Apple: When 32% income growth is an ‘earnings flop’

From Mark Hibben’s Apple: A New Growth Era, posted Wednesday on Seeking Alpha:

Despite these strong results, market reaction was negative the day after the earnings report, due in part to the lack of iPhone unit sales growth, as well as the decision, announced during the conference call, to cease reporting hardware unit sales.

Bloomberg couldn’t help but gloat in an article released on the day Apple reported, titled, “Apple Market Cap Falls Below $1 Trillion After Earnings Flop.”

The article never bothered to clarify why Apple’s results constituted a flop, and it was a little premature in its market cap prediction. Apple’s market cap closed above $1 trillion the following day on Friday November 2.

I’m starting to notice a pattern with Bloomberg…

My take: Join the club.

See also: Bloomberg finally pushed Tim Cook too far


  1. David Emery said:

    Journalism is all about selling clicks these days, and saying bad things about Apple brings the eyeballs to the website.

    November 7, 2018
  2. Fred Stein said:

    Encore (repeating myself) slice of data:

    2nd 1/2 CY 2018 (mid-point of guidance) is 9% above 2nd 1/2 CY2017. 9% is real growth. For a company approach 40 years old, that’s great growth. Factoring in buybacks, the per share growth is double digits. That’s just elementary school arithmetic.
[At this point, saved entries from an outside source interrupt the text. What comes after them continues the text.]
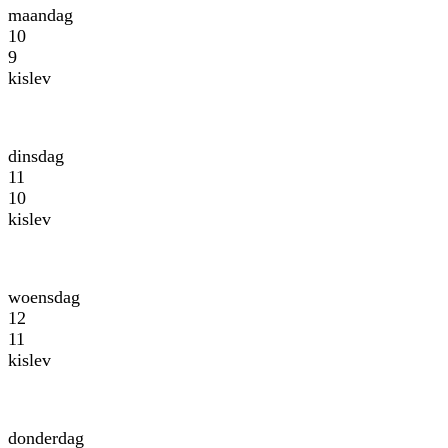
maandag
10
9
kislev
dinsdag
11
10
kislev
woensdag
12
11
kislev
donderdag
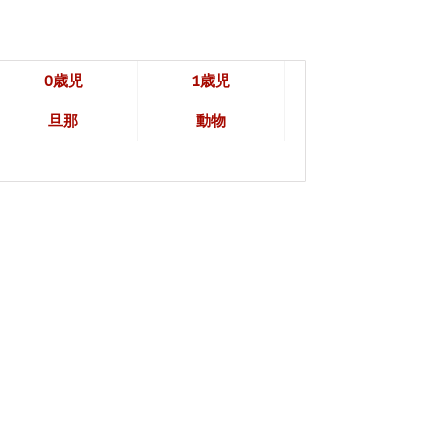
0歳児
1歳児
旦那
動物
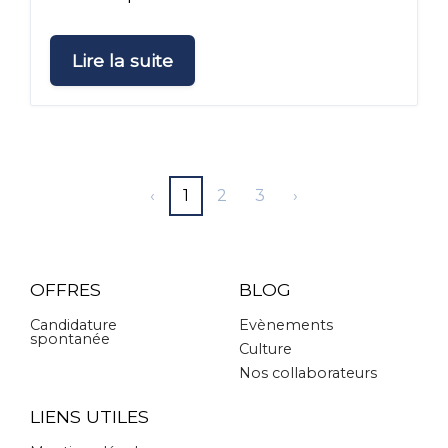
Lire la suite
Précédent
Suivant
‹
1
2
3
›
OFFRES
BLOG
Candidature
Evènements
spontanée
Culture
Nos collaborateurs
LIENS UTILES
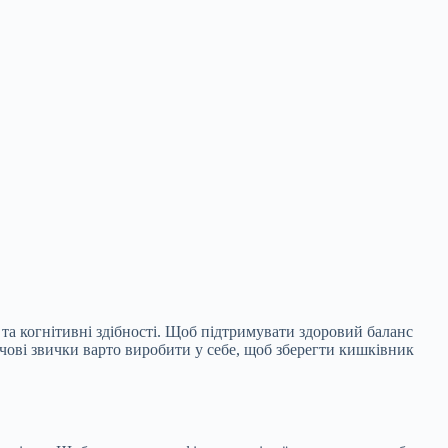
ь та когнітивні здібності. Щоб підтримувати здоровий баланс
чові звички варто виробити у себе, щоб зберегти кишківник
    Last year the big numbers came in later because the most desirable product, the X, arrived late. This year the hot ones arrived early.

    November 7, 2018
    • S Lawton said:

      For goodness sake, Wall Street has been punishing those companies that did not meet expectations in guidance. You all predicted this before earnings. Amazon had a very good quarter but WS didn’t like guidance and it got hammered. As stated, this was a good buying opportunity and both have performed very well today.